Get information about a dataset.

Parameters:

  • dataset_type (str) – Name of the dataset

Returns:

  • dict – Dataset information

clear_cache(dataset_type=None)

Clear cached data.

Parameters:

  • dataset_type (str, optional) – Specific dataset to clear

get_cache_size()

Get cache size information.

Returns:

  • dict – Cache size information

Configuration

bicam.config.DEFAULT_CACHE_DIR

Default cache directory path.

bicam.config.MAX_RETRIES

Maximum number of retry attempts for downloads.

bicam.config.RETRY_DELAY

Delay between retry attempts in seconds.

Utility Functions

bicam.utils.format_bytes(bytes_value)

Format bytes into human-readable string.

Parameters:

  • bytes_value (int) – Number of bytes

Returns:

  • str – Formatted string (e.g., “1.5 MB”)

bicam.utils.estimate_download_time(size_mb, speed_mbps=10)

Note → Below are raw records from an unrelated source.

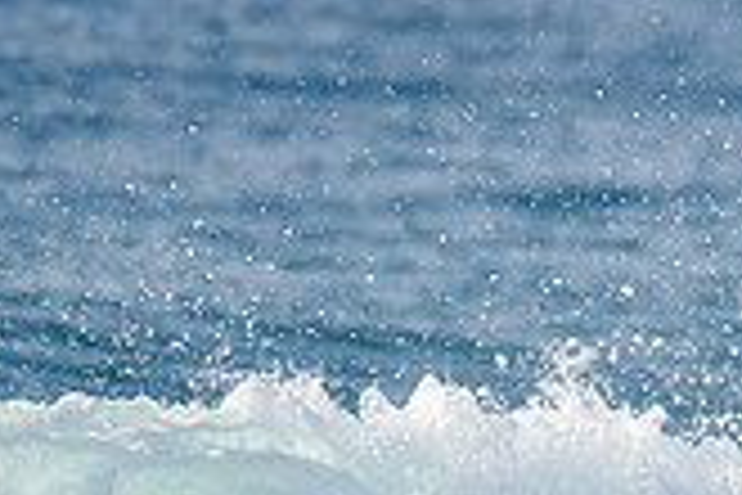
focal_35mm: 2158
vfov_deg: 0.6
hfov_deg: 1.0
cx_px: 1008
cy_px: 551
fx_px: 44475
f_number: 5.6
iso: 220
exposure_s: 1/2000
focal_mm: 500
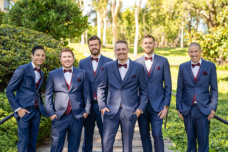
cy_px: 76
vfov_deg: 27.0
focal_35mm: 50
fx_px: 317
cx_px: 114
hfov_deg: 39.6
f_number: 2.2
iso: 200
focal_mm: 50
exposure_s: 1/640
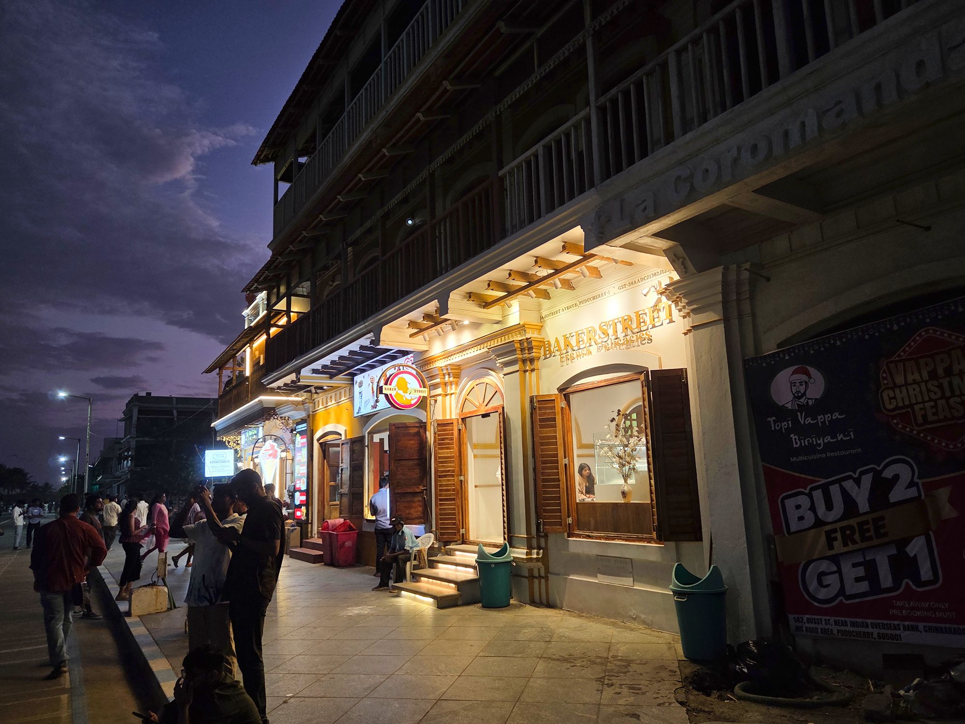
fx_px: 641
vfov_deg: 58.9
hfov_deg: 73.9
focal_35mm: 23
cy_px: 362
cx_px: 482
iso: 80
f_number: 1.8
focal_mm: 5.4
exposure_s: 1/100
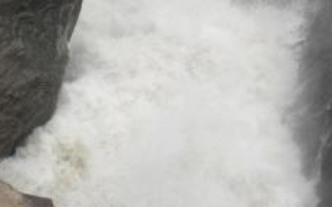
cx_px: 233
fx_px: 651
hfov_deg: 28.3
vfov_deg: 17.2
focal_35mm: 72
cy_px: -46
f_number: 8.9
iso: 100
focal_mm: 6.2
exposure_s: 1/125
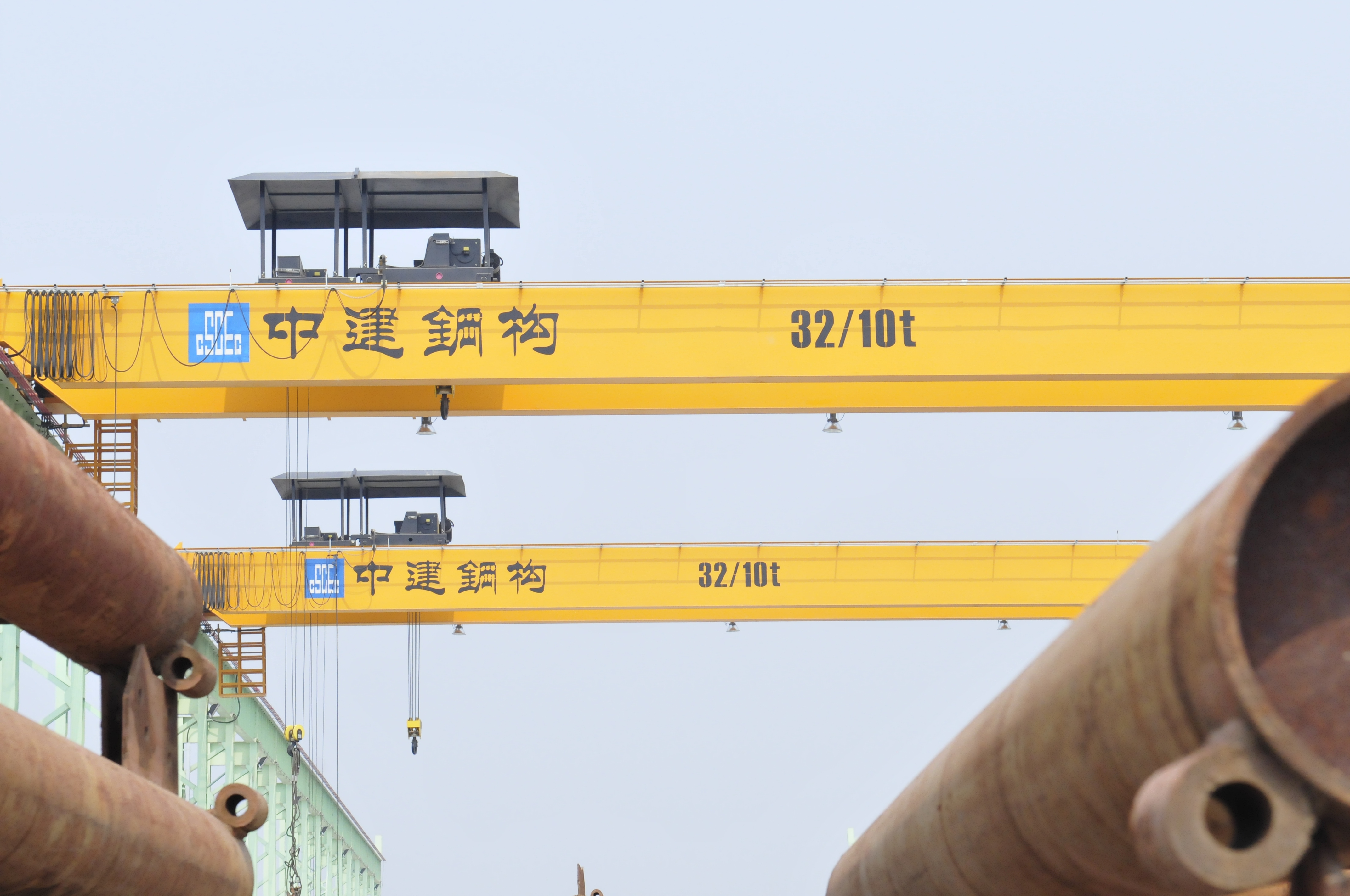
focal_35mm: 105
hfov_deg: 19.5
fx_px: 3933
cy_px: 448
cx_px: 675
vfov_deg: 13.0
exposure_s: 1/640
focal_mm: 70
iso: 1000
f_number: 13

Estimate download time for a dataset.

Parameters:

  • size_mb (float) – Size in megabytes

  • speed_mbps (float) – Download speed in Mbps

Returns:

  • str – Estimated time string

bicam.utils.check_disk_space(path, required_mb)

Check if sufficient disk space is available.

Parameters:

  • path (Path) – Path to check

  • required_mb (float) – Required space in MB

Returns:

  • bool – True if sufficient space available

bicam.utils.verify_checksum(file_path, algorithm='sha256')

Verify file checksum.

Parameters:

  • file_path (Path) – Path to file

  • algorithm (str) – Hash algorithm

Returns:

  • str – Checksum string

Error Handling

BICAM functions may raise the following exceptions:

exception bicam.datasets.ValueError

Raised when an invalid dataset type is provided or when dataset information is not found.

exception bicam.datasets.OSError

Raised when there are file system or network issues.

exception bicam.datasets.Exception

Raised for other errors such as authentication failures or corrupted downloads.

Example Error Handling:

import bicam

try:
    bills_path = bicam.download_dataset('bills')
except ValueError as e:
    print(f"Invalid dataset: {e}")
except OSError as e:
    print(f"System error: {e}")
except Exception as e:
    print(f"Unexpected error: {e}")

Environment Variables

BICAM recognizes the following environment variables:

  • BICAM_DATA – Custom cache directory path

  • BICAM_LOG_LEVEL – Logging level (DEBUG, INFO, WARNING, ERROR)

  • BICAM_CHECK_VERSION – Enable/disable version checking

Example:

export BICAM_DATA=/custom/cache/path
export BICAM_LOG_LEVEL=DEBUG
python -c "import bicam; bicam.download_dataset('bills')"